Он бросился за ней, как охотник за дичью, ее белый воротник, мелькавший в зарослях, служил ему ориентиром. Лия пересекла поляну, на которой Росс занимался наблюдениями. Огибая земляные холмики, вновь появившиеся неведомо откуда, она устремилась в заросли и исчезла за деревьями.

В этой части леса Росс еще не был. Он запыхался, каждый вздох давался ему с трудом, однако он не прекращал преследования. Лия свернула на узкую тропинку, вдоль которой росли молодые сосны и какие-то колючие кусты. Колючки царапали лодыжки Росса, цеплялись за шнурки его ботинок. Неожиданно лес расступился. Внезапно под ногами Росса оказалась оттаявшая земля — небольшой участок, усыпанный десятками растоптанных белых роз.

Лия не остановилась и здесь. Росс, не сводивший с нее глаз, видел, как она проскочила между двумя каменными обелисками. Мгновение спустя он сам, споткнувшись об один из них, полетел в грязь лицом.

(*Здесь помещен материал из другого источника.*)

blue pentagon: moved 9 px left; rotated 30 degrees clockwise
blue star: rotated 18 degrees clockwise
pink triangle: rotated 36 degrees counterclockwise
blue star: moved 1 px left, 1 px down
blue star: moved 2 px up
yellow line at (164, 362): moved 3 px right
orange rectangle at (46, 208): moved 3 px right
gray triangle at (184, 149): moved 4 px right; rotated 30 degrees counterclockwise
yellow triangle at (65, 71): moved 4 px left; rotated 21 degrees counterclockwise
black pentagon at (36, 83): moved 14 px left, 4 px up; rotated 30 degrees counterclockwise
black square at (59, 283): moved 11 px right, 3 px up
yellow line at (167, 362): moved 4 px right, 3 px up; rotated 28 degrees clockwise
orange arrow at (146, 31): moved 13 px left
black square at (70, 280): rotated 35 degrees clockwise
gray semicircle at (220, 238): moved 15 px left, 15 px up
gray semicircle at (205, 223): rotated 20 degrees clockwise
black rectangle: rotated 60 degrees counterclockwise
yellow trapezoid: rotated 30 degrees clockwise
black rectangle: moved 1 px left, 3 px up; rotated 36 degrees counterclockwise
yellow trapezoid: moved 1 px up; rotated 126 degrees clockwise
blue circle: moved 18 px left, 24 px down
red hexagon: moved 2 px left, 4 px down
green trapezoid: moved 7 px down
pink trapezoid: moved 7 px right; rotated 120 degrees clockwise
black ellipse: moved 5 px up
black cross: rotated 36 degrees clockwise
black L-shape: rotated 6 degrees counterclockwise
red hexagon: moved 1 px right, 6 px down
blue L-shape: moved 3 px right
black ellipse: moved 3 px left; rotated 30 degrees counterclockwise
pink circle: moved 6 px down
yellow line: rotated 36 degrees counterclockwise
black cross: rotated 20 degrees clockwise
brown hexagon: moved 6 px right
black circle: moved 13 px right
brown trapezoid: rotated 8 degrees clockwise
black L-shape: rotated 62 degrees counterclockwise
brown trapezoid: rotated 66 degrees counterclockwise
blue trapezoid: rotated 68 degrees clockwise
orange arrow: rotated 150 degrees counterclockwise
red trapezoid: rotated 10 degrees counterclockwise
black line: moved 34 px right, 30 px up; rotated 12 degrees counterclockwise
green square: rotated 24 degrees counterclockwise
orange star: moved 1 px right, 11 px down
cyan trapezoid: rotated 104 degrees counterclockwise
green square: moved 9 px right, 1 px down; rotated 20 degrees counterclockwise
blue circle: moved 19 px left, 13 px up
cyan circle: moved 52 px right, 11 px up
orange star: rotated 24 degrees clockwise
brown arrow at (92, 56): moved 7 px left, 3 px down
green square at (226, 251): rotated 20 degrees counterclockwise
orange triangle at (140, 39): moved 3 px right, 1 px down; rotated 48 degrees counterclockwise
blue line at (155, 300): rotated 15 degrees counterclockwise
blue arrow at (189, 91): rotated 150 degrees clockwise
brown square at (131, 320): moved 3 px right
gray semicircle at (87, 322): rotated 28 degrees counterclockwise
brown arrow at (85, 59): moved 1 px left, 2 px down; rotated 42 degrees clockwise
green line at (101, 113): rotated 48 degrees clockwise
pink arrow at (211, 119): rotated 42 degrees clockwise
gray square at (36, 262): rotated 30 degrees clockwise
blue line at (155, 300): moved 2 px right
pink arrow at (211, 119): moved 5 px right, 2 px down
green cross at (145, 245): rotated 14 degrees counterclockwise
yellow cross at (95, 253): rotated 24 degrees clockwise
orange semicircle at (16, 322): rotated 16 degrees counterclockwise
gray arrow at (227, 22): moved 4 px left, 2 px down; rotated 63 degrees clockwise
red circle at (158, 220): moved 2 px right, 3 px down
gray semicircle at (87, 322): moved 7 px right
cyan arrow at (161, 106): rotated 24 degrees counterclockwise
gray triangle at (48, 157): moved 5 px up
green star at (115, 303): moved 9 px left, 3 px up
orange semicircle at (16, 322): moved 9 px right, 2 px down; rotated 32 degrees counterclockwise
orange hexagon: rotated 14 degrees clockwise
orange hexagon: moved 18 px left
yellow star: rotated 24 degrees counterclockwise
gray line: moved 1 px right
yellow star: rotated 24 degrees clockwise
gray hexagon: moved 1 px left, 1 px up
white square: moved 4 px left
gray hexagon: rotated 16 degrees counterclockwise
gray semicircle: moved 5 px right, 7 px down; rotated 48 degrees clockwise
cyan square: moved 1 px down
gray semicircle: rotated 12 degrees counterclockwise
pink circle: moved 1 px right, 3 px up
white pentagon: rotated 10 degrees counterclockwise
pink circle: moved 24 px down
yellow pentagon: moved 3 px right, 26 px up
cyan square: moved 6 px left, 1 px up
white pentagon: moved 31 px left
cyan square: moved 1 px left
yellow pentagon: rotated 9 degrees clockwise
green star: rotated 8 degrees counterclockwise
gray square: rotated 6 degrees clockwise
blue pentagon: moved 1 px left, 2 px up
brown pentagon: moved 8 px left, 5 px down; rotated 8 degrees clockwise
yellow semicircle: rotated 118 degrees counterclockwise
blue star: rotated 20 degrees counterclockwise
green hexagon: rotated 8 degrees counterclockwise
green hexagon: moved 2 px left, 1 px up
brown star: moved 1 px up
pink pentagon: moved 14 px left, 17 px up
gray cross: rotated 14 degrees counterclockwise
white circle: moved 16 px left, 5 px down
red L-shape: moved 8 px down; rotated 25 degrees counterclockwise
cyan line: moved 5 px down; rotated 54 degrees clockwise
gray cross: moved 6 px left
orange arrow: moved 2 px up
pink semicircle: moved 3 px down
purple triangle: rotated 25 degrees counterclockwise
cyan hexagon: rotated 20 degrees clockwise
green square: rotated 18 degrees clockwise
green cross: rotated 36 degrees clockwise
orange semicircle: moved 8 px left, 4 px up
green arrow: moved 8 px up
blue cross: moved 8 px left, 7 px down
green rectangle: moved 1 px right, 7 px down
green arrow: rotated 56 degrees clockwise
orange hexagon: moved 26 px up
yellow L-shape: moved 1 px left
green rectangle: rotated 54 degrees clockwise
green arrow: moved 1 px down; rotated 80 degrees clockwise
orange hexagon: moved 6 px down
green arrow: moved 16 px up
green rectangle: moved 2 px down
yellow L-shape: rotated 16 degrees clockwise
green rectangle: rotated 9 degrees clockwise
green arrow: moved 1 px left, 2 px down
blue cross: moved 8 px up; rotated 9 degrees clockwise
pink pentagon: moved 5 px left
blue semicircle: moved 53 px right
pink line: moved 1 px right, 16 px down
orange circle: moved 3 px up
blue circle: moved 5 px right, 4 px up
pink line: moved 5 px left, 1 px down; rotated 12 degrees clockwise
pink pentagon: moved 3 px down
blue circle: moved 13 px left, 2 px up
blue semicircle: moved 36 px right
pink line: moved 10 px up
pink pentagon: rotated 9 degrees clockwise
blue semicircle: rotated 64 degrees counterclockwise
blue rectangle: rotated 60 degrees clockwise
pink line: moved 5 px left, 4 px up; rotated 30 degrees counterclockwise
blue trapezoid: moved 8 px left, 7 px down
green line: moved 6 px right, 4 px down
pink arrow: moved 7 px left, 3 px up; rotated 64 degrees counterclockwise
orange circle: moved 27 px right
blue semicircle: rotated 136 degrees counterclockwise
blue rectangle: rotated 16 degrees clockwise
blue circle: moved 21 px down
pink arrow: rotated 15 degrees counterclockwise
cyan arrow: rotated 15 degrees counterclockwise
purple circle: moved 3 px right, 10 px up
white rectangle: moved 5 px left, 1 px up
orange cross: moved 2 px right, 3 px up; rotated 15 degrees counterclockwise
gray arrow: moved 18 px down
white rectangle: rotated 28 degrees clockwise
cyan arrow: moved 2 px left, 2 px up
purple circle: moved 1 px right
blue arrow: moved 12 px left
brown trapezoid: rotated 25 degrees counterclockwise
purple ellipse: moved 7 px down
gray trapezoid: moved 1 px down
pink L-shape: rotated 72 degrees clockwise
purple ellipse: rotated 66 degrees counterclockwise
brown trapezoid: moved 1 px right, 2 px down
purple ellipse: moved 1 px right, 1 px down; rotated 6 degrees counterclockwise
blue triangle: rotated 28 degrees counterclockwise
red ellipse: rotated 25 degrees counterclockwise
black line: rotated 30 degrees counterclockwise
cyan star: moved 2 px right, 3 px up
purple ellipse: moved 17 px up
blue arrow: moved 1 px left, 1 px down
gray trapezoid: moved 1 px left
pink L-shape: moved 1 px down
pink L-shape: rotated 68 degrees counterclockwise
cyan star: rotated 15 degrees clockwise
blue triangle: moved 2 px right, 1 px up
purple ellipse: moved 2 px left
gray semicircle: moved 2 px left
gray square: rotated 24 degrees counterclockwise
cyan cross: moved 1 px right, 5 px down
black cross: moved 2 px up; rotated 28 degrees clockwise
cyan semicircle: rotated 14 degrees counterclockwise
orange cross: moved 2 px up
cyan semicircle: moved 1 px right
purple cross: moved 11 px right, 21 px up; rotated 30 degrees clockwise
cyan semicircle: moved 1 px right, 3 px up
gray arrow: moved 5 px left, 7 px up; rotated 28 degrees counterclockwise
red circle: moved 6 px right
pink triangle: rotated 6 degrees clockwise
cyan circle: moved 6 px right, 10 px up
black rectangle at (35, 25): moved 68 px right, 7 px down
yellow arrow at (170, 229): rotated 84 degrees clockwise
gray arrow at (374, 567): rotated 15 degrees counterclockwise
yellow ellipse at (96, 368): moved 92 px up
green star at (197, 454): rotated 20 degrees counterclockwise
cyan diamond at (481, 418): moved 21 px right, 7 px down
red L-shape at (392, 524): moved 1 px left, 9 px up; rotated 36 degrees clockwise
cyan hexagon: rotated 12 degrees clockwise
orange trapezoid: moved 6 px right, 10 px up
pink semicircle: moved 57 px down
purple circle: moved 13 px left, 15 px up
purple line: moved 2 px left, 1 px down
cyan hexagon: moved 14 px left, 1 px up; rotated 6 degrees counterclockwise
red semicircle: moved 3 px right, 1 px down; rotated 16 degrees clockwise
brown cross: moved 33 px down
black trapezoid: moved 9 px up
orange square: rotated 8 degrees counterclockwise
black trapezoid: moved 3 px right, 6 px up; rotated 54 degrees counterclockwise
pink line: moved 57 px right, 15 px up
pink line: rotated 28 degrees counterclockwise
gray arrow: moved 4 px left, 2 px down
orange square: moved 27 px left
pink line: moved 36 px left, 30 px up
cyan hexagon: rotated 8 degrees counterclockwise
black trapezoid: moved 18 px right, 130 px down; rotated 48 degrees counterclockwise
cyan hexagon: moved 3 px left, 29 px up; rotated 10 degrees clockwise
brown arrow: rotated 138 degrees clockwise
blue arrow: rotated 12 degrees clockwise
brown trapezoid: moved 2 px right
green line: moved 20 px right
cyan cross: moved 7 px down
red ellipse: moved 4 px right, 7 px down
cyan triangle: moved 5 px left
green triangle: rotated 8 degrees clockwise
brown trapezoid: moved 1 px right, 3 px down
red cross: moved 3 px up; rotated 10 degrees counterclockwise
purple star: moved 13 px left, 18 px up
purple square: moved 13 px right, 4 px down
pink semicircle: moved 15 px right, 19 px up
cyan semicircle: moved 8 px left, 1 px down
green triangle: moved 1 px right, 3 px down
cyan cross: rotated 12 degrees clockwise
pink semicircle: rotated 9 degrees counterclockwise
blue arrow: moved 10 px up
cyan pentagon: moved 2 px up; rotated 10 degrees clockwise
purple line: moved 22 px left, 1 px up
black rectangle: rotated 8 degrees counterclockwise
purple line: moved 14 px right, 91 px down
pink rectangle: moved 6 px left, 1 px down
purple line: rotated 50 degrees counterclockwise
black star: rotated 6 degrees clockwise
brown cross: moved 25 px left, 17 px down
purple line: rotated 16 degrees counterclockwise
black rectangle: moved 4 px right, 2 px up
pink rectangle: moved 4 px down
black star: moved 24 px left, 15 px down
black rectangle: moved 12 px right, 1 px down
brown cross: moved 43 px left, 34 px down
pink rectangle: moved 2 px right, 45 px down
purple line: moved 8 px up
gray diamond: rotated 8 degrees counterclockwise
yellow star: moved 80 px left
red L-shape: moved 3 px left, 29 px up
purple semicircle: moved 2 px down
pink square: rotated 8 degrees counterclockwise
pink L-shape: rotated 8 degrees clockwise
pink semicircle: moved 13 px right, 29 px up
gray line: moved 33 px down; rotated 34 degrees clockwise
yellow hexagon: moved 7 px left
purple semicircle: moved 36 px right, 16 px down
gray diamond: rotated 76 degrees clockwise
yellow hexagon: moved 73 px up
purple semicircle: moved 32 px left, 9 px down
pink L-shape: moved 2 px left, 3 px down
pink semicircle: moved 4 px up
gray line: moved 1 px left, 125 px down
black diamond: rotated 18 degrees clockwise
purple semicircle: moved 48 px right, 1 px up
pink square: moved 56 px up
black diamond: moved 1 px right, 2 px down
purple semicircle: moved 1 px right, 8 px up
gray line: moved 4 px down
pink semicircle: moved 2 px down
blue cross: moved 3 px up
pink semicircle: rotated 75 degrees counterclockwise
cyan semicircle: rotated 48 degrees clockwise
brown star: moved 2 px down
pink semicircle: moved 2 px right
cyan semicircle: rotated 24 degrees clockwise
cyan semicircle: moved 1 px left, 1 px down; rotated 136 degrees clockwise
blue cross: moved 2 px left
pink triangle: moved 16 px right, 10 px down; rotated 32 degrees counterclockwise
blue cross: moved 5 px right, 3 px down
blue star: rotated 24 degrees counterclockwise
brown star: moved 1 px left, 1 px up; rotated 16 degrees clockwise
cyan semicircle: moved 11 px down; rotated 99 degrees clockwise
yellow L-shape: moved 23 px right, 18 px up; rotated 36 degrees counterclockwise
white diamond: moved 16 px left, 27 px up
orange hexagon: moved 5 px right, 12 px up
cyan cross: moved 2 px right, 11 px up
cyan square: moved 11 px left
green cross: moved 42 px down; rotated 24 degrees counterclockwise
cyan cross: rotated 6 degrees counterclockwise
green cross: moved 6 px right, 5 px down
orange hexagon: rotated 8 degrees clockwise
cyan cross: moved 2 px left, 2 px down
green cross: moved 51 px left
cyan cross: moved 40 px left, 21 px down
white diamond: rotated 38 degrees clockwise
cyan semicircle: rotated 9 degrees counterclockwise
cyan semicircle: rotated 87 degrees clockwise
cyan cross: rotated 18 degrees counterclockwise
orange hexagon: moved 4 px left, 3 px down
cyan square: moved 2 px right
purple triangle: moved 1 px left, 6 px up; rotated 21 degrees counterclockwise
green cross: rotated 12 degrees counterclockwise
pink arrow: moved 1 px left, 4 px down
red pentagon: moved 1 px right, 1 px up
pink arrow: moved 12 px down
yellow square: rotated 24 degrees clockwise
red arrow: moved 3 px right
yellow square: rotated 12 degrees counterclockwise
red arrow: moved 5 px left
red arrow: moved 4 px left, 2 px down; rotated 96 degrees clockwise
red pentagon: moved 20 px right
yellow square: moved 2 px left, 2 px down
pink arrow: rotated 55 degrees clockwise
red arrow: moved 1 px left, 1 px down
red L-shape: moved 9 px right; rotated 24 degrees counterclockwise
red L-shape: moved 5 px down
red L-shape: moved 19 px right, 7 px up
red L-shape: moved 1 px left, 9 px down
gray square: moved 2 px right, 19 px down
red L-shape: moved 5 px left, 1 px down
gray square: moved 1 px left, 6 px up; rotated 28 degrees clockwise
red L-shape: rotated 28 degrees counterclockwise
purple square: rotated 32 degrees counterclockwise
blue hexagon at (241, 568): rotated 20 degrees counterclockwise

Росс приподнялся и встал на колени, голова у него кружилась, перед глазами стояла пелена. Новая вспышка молнии осветила имена на могильных камнях. «Лили Пайк. 19 сентября 1932 года» — гласила надпись на меньшем. На другом обелиске, покрупнее, — «Сесилия Бомонт-Пайк. 9 ноября 1913 года — 19 сентября 1932 года».

Подняв голову, Росс увидел, что Лия тоже смотрит на могилы. Она медленно протянула руку, коснулась меньшего из обелисков… и рука ее прошла сквозь камень. Взгляд Лии встретился со взглядом ошеломленного Росса.

Сисси Пайк. Сесилия. Лия.

Россу доводилось слышать о призраках, не сознававших, что они бесплотны. Он встречался с исследователями, рассказывавшими, что призраки их кусали, щипали, били и толкали. Однако он не сомневался, что поначалу призрак, которого увидит он сам, будет прозрачным, как привидение из детской сказки. И, лишь найдя источник энергии и напитавшись ею, дух сможет стать плотным и осязаемым.

Росс, много лет страдавший бессонницей, после встреч с Лией спал как младенец. В ее присутствии его била дрожь. Да, то было физическое влечение в самом прямом смысле: дух похищал тепло его тела.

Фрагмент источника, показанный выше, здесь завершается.